> What the exercise asks
What do the lines from the one containing "right eye: (309, 219)" through the end of the listing below say? Restate them word for word and give nothing else.
=======
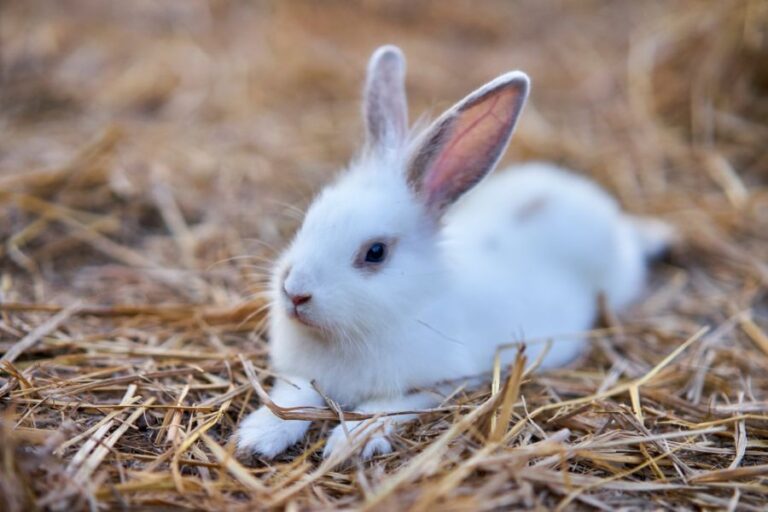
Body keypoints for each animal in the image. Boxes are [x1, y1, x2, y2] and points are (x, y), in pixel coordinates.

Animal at [236, 45, 673, 461]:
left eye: (375, 252)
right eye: (309, 219)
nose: (295, 293)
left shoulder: (438, 384)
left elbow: (384, 408)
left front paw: (349, 443)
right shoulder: (300, 377)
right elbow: (292, 398)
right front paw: (256, 438)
=======
> Exercise solution
right eye: (309, 219)
nose: (295, 293)
left shoulder: (438, 384)
left elbow: (384, 408)
left front paw: (349, 443)
right shoulder: (300, 377)
right elbow: (292, 398)
right front paw: (256, 438)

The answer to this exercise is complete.